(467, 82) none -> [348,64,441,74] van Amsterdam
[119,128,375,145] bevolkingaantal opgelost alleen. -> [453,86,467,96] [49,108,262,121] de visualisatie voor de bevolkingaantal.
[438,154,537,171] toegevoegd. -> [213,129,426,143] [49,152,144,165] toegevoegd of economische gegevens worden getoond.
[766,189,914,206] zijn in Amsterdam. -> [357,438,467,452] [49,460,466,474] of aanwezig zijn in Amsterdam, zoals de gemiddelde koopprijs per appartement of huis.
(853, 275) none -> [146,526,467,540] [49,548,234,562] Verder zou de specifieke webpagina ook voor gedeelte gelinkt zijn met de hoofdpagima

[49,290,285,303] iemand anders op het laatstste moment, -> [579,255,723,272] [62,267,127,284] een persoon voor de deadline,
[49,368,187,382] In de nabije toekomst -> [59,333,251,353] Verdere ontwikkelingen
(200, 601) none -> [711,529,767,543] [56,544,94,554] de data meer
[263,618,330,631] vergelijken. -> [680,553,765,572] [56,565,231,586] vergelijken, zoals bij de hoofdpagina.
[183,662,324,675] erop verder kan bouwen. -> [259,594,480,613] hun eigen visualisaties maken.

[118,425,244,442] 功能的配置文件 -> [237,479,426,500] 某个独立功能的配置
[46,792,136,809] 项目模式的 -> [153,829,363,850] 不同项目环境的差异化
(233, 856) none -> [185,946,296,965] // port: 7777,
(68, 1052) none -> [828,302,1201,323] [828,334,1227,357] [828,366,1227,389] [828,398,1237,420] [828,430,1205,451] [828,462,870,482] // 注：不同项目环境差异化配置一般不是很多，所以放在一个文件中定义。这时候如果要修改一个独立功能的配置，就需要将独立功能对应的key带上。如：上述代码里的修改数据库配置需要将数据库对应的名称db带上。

...

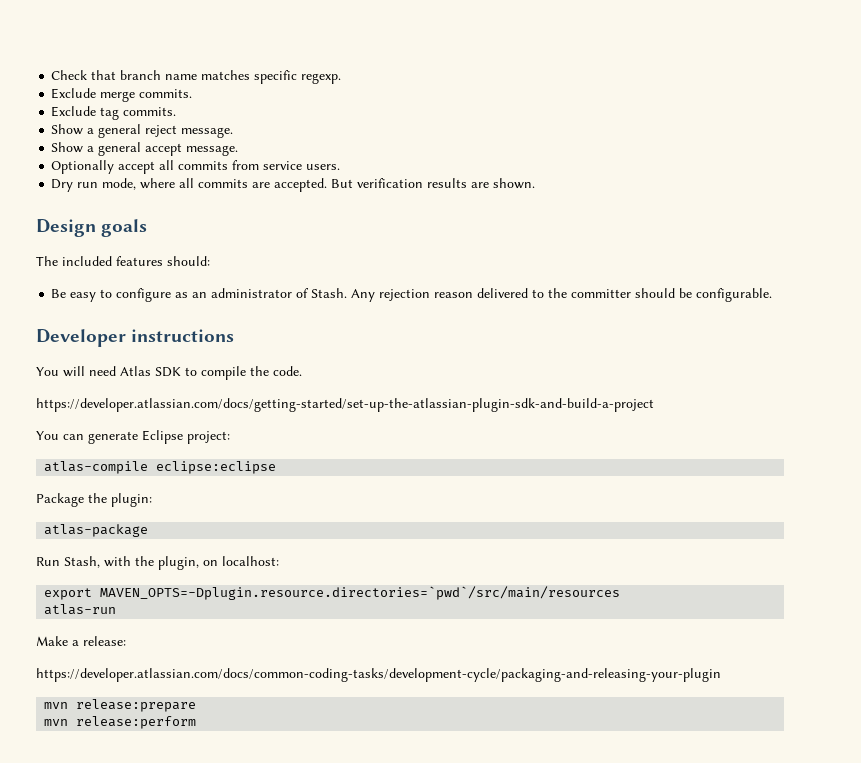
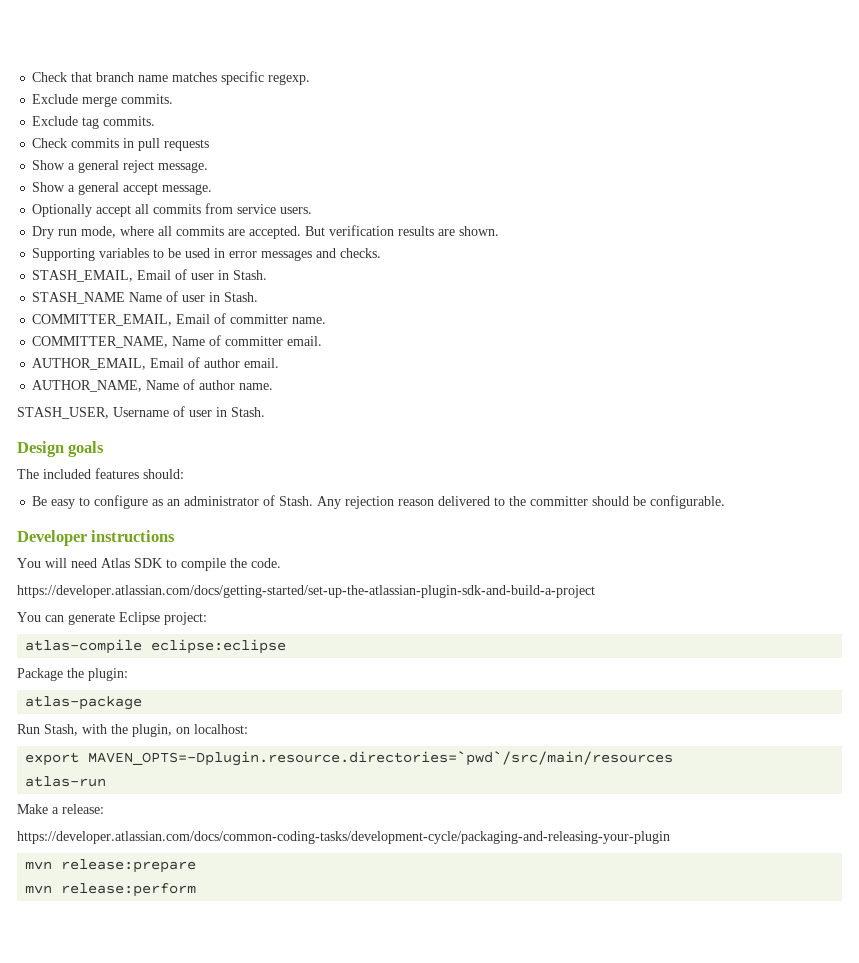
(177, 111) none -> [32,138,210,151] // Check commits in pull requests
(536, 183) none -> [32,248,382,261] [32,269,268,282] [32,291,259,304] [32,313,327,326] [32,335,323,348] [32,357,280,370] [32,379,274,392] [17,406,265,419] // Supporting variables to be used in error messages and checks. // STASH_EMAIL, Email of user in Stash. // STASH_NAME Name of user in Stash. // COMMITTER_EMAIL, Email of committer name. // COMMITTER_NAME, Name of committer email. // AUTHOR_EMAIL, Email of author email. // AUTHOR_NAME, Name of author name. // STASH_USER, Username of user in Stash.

* _Exercise objective_:
Among the records above, a stretch begins at the line containing "(467, 82) none" and ends at the line containing "[438,154,537,171] toegevoegd. ->". Restate that stretch word for word, and nothing else.

* _Answer_:
(467, 82) none -> [348,64,441,74] van Amsterdam
[119,128,375,145] bevolkingaantal opgelost alleen. -> [453,86,467,96] [49,108,262,121] de visualisatie voor de bevolkingaantal.
[438,154,537,171] toegevoegd. -> [213,129,426,143] [49,152,144,165] toegevoegd of economische gegevens worden getoond.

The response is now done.